Peruvian-Style Rotisserie Chicken

Peruvian-Style Rotisserie Chicken

Prep 20 mins (plus overnight marinating)
Cook 1 hr 20 mins–1 hr 40 mins
Serves 4
Difficulty Intermediate

This is one of those recipes that earns its place in your regular rotation. Peruvian roast chicken — known as pollo a la brasa — is all about the marinade: earthy cumin, smoky paprika, garlic, and a hit of citrus that works its way into the meat overnight. Spinning it on the rotisserie gives you that gloriously lacquered, crispy skin with juicy, flavour-packed meat all the way through. It's impressive enough for a weekend gathering but straightforward enough that you'll want to make it on a Tuesday too.

Ingredients

  • 1 whole chicken, approximately 1.5–2kg

For the marinade

  • 4 cloves garlic, minced
  • 3 tbsp (45ml) soy sauce
  • 2 tbsp (30ml) lime juice (about 2 limes)
  • 1 tbsp (15ml) rapeseed oil
  • 1 tbsp (15ml) white wine vinegar
  • 2 tsp ground cumin
  • 2 tsp smoked paprika
  • 1 tsp dried oregano
  • 1 tsp freshly ground black pepper
  • ½ tsp mild American-style mustard
  • ½ tsp fine salt
  • ¼ tsp cayenne pepper

To serve

  • Fresh coriander, roughly chopped
  • Lime wedges

Method

  1. Mix all the marinade ingredients together in a bowl until well combined. It'll smell absolutely incredible at this point.
  2. Pat the chicken dry with kitchen paper, then place it in a large dish or zip-lock bag. Pour the marinade over and work it into the skin and cavity. Cover and refrigerate for at least 4 hours — overnight is better, and 24 hours is best of all.
  3. When you're ready to cook, remove the chicken from the fridge and allow it to sit at room temperature for about 30 minutes while you set up your rotisserie. Preheat your grill to around 180–200°C indirect heat.
  4. Truss the chicken with butcher's twine so the legs and wings are tucked in tight — this keeps everything compact and helps it spin evenly. Thread the bird onto your rotisserie spit, securing it firmly with the forks so there's no wobble.
  5. Set the rotisserie spinning with the heat indirect (burners on each side, none directly under the chicken). Close the lid and cook for 1 hour 20 minutes to 1 hour 40 minutes depending on the size of your bird.
  6. Start checking the internal temperature at the 1 hour 15 minute mark. You're looking for 75°C in the thickest part of the thigh, away from the bone. Don't guess — use a thermometer.
  7. Once the chicken hits temperature, switch off the rotisserie and carefully remove the spit. Let the bird rest, loosely covered with aluminium foil, for 10–15 minutes before carving. This lets the juices redistribute and the carry-over heat do its final work.
  8. Carve and serve with fresh coriander scattered over the top and plenty of lime wedges on the side. A fresh green salad and some flatbreads work brilliantly alongside.

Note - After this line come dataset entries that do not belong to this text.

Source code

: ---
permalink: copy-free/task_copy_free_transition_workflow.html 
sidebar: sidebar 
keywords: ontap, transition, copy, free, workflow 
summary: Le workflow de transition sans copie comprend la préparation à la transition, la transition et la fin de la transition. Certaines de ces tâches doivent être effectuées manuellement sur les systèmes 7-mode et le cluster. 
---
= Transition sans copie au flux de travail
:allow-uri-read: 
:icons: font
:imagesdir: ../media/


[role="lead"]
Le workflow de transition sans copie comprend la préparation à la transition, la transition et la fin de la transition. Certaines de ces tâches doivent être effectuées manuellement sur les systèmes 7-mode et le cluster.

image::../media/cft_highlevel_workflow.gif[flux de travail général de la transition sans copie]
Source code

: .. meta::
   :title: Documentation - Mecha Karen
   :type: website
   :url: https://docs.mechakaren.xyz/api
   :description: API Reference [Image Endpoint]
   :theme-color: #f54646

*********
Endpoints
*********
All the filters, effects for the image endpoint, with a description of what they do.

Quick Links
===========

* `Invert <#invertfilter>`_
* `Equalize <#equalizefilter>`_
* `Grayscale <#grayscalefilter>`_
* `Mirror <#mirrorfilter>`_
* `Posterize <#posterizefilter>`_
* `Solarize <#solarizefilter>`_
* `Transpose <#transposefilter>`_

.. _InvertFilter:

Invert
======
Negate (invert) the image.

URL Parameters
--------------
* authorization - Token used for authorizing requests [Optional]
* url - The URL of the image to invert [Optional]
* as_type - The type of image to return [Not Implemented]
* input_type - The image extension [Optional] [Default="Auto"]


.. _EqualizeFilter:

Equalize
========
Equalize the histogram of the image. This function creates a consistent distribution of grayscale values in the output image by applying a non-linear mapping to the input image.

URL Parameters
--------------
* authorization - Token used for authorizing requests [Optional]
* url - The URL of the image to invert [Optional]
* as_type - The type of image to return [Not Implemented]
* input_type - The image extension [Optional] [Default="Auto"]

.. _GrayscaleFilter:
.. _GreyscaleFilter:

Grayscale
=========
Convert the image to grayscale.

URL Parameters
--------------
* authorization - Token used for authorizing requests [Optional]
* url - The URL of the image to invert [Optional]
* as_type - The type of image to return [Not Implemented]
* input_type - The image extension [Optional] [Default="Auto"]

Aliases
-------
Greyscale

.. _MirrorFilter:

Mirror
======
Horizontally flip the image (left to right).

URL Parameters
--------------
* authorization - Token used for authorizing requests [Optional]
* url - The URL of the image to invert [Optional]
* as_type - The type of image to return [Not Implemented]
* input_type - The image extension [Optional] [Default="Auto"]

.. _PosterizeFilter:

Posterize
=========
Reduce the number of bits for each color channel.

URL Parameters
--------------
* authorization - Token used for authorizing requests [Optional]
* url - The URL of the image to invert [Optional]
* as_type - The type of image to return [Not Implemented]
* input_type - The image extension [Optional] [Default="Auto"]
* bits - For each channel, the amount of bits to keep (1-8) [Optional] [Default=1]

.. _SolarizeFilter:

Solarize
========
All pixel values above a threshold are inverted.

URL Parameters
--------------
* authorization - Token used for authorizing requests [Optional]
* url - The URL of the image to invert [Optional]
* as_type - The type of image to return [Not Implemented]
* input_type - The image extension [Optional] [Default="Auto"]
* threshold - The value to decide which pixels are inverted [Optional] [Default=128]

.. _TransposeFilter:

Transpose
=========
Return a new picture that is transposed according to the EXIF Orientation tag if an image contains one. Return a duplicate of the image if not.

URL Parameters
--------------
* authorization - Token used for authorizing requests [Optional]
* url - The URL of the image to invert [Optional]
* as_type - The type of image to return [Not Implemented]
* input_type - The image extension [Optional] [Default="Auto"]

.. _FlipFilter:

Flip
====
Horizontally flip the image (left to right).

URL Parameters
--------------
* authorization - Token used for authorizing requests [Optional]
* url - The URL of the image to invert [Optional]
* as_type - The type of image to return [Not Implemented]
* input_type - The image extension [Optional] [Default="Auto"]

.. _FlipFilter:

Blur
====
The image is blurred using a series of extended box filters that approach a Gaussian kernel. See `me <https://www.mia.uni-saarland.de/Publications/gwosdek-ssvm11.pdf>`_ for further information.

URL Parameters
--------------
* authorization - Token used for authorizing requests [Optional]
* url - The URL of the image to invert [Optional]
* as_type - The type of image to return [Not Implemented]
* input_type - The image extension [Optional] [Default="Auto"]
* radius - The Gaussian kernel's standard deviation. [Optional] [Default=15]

Originally published by Bull BBQ. Adapted for UK audiences by Cedar Kitchen in the Garden.

Cedar Tip

Rotisserie chicken looks spectacular on the outside long before it's safe on the inside — that beautiful bronzed skin is no guide to doneness. Use an instant-read thermometer (a Thermapen is our go-to) and check the thickest part of the thigh away from the bone. You're aiming for 75°C. Pull it off at around 72–73°C and the carry-over heat during resting will bring it safely to temperature while keeping the meat juicy rather than dry.